==== EXCERPTED DATA ====

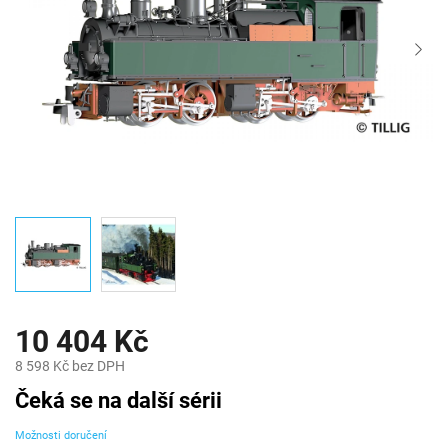
10 404 Kč
8 598 Kč bez DPH
Měrná
Čeká se na další sérii
cena:
Možnosti doručení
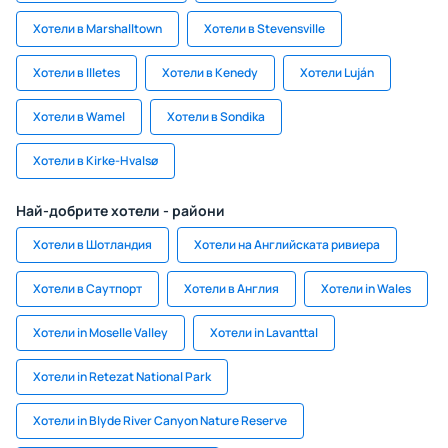
Хотели в Marshalltown
Хотели в Stevensville
Хотели в Illetes
Хотели в Kenedy
Хотели Luján
Хотели в Wamel
Хотели в Sondika
Хотели в Kirke-Hvalsø
Най-добрите хотели - райони
Хотели в Шотландия
Хотели на Английската ривиера
Хотели в Саутпорт
Хотели в Англия
Хотели in Wales
Хотели in Moselle Valley
Хотели in Lavanttal
Хотели in Retezat National Park
Хотели in Blyde River Canyon Nature Reserve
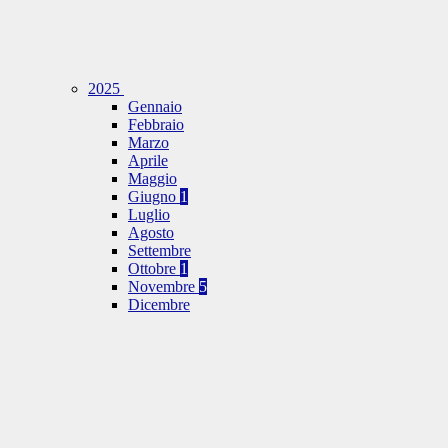
2025
Gennaio
Febbraio
Marzo
Aprile
Maggio
Giugno
1
Luglio
Agosto
Settembre
Ottobre
1
Novembre
5
Dicembre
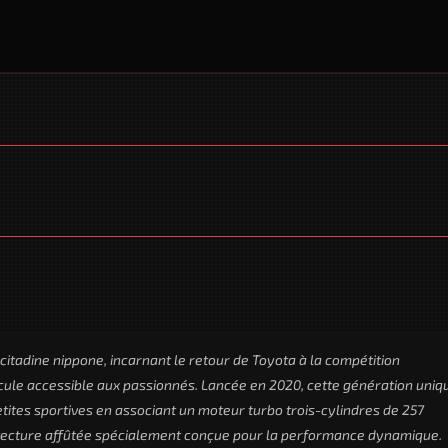
citadine nippone, incarnant le retour de Toyota à la compétition
icule accessible aux passionnés. Lancée en 2020, cette génération uniq
ites sportives en associant un moteur turbo trois-cylindres de 257
itecture affûtée spécialement conçue pour la performance dynamique.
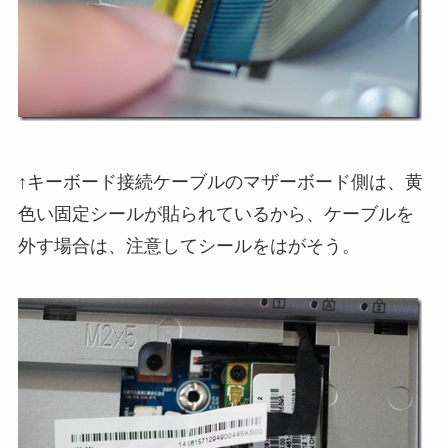
↑キーボード接続ケーブルのマザーボード側は、黄
色い固定シールが貼られているから、ケーブルを
外す場合は、注意してシールをはがそう。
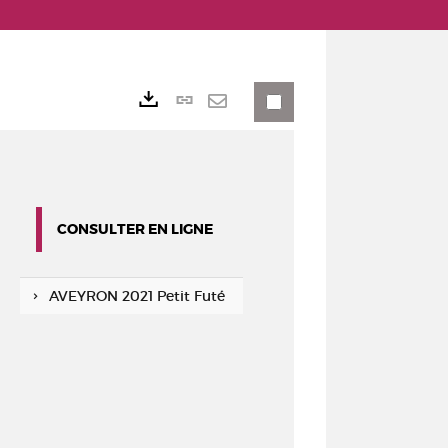
Lien
Exports
permanent
Envoyer
(Nouvelle
par
fenêtre)
mail
CONSULTER EN LIGNE
AVEYRON 2021 Petit Futé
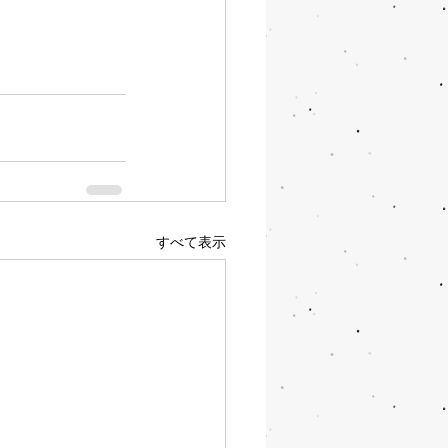
すべて表示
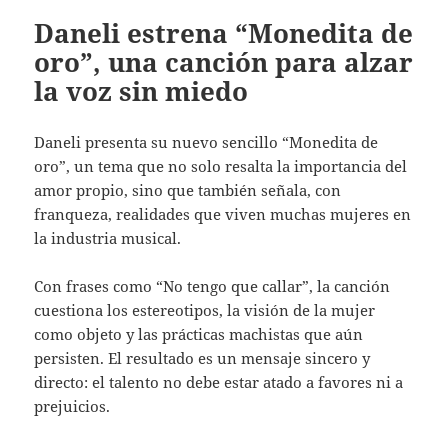
Daneli estrena “Monedita de
oro”, una canción para alzar
la voz sin miedo
Daneli presenta su nuevo sencillo “Monedita de
oro”, un tema que no solo resalta la importancia del
amor propio, sino que también señala, con
franqueza, realidades que viven muchas mujeres en
la industria musical.
Con frases como “No tengo que callar”, la canción
cuestiona los estereotipos, la visión de la mujer
como objeto y las prácticas machistas que aún
persisten. El resultado es un mensaje sincero y
directo: el talento no debe estar atado a favores ni a
prejuicios.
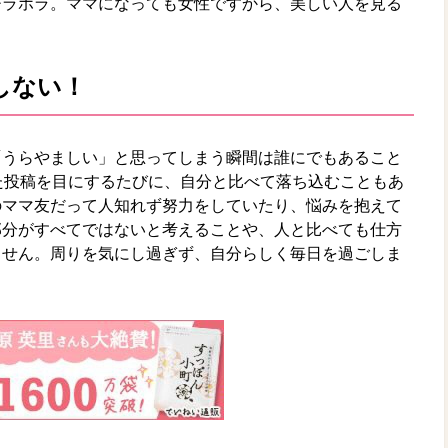
チラホラ。ママになっても女性ですから、美しい人を見る
しない！
「うらやましい」と思ってしまう瞬間は誰にでもあること
た投稿を目にするたびに、自分と比べて落ち込むこともあ
のママ友だって人知れず努力をしていたり、悩みを抱えて
部分がすべてではないと考えることや、人と比べても仕方
ません。周りを気にし過ぎず、自分らしく毎日を過ごしま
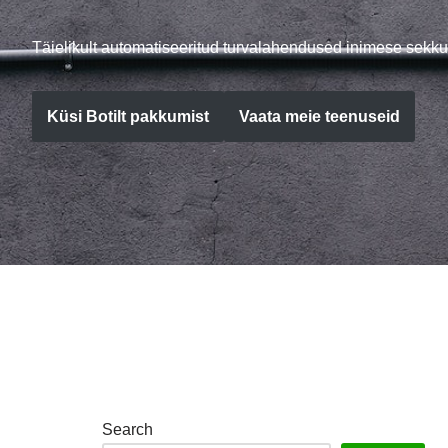
Täielikult automatiseeritud turvalahendused inimese sekku
Küsi Botilt pakkumist
Vaata meie teenuseid
Search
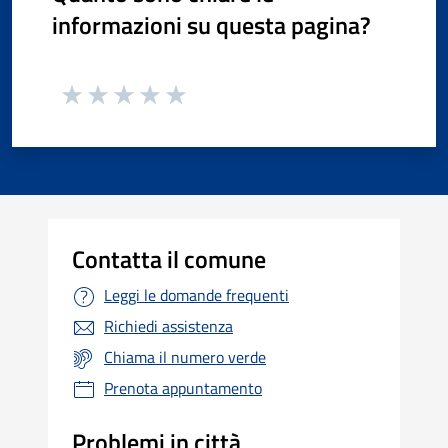
informazioni su questa pagina?
Contatta il comune
Leggi le domande frequenti
Richiedi assistenza
Chiama il numero verde
Prenota appuntamento
Problemi in città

====

→ **PROBLEM TO WORK ON**
Please tally the lines in the data that contain the word "como" and reply with only the number.

→ **ANSWER SECTION**
2